A new treatment became available on the NHS in 2020 for treating and preventing migraines. We find out how it’s changing people’s lives.
Migraines are often incorrectly thought of just a bad headache, but for those who live with them, they can be debilitating. Previously migraine treatments had mixed, and usually short-lasting, results but now there’s a new migraine treatment available on the NHS bringing relief to those who suffer with migraines.
What is a migraine?
According to the NHS: “A migraine is usually a moderate or severe headache felt as a throbbing pain on 1 side of the head.” What causes them remains unknown, but it’s thought to be the result of temporary changes in the chemicals, nerves and blood vessels in the brain.
Other symptoms of a migraine
Migraine is a complex condition with a wide variety of symptoms — for many people the main feature is a painful headache, but other symptoms include disturbed vision, sensitivity to light, sound and smells, neck and muscle pain, nausea and vomiting — all of which can last for days.

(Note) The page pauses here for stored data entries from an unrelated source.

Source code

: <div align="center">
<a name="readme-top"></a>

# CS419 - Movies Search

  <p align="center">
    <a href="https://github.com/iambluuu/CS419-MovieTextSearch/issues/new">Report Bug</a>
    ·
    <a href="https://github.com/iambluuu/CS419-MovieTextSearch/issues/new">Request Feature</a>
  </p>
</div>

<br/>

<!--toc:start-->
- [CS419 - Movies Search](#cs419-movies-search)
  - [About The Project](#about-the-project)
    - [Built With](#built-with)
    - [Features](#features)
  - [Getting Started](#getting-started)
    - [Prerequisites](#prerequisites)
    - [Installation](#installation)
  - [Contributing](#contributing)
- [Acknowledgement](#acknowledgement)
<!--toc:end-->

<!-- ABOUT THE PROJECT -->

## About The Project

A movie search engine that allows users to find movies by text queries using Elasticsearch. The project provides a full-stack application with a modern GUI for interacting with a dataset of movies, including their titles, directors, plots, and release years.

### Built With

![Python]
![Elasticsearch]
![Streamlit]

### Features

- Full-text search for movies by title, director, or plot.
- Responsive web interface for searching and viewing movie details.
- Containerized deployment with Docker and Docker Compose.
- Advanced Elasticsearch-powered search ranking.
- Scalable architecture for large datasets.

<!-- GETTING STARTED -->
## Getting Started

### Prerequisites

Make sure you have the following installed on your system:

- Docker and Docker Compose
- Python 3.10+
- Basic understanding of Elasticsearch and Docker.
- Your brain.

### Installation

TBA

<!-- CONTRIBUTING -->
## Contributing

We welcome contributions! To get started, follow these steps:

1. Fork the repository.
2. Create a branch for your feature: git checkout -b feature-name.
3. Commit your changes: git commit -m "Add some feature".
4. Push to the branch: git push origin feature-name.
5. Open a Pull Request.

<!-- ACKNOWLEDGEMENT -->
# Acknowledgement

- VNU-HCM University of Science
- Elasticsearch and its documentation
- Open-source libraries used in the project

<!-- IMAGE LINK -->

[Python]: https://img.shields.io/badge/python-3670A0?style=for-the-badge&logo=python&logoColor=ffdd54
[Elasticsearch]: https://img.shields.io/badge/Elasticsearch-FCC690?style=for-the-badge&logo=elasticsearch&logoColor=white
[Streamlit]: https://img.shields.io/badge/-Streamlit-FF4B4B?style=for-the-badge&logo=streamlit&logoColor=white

Migraine treatments available on the NHS
Previously migraines were treated with daily pills in the NSAID family (non-steroidal anti-inflammatory drugs) or Botox, which eased migraines but for many these options didn’t stop migraines interfering with daily life. However, there’s a novel treatment on the market changing people’s lives.
Known as calcitonin gene-related peptide monoclonal antibodies (CGPR MABs), a type of immunologic (drug that alters the immune system’s response), these compounds were designed specifically for migraine prevention. They work by blocking molecules that spike when pain impulses are sent to the brain, which would usually cause intense inflammation on the brain membrane and cause a migraine attack.
There are currently three types of CGPR MABs available on the NHS: Erenumab (Aimovig), Fremanezumab (Ajovy) and Galcanezumab (Emgality), all are given as are given as once-monthly injections, though Ajovy can also be given in three monthly doses. They’re available on prescription following a GP consultation and can be self-administered by the patient.
Why is this new migraine treatment so important?
The Migraine Trust conducted a patient experience survey and 80% of responders said CGRPs improved their quality of life, 79% agreed a CGRP drug was more effective than Botox at treating migraines, and 70% were able to stop or reduce other migraine treatments all together.
Una Farrell, communications manager at The Migraine Trust, says: “It’s hard to overstate what a massive breakthrough this is. Before, preventers were other medications that were repurposed because they were found to have had an impact. So they were mixed efficiency, whereas this new treatment targets the nerve that spikes migraine pain.”
A medical review published at the end of 2020 found the effect starts within the first week after administration and is at full effectiveness by one month, sometimes lasting for several months after treatment termination.
How is this migraine treatment changing lives?
Roxane Lavanchy, 25, from London was diagnosed with migraines at the age of 12 after being rushed to A&E with extreme pain in her head. By 22, they’d become chronic and the pain was severely impacting her life.
Thankfully, she was able to start Ajovy in November 2020 and says: “The fact my pain levels have reduced has been great, and I’ve managed to work full-time and go to the gym more, which I’d missed. Last week was also the first time I didn’t have a migraine or a headache for five consecutive days, a great relief after more than three years of constant pain.”
However, Roxane believes there are serious problems in the way migraine is treated: “There’s a one-size-fits-all and highly medicalised approach to treating it. I believe more resources need to be put into providing personalised and holistic support to people living with migraine to help their condition, alongside researching and developing treatments such as anti-CGRP injections.”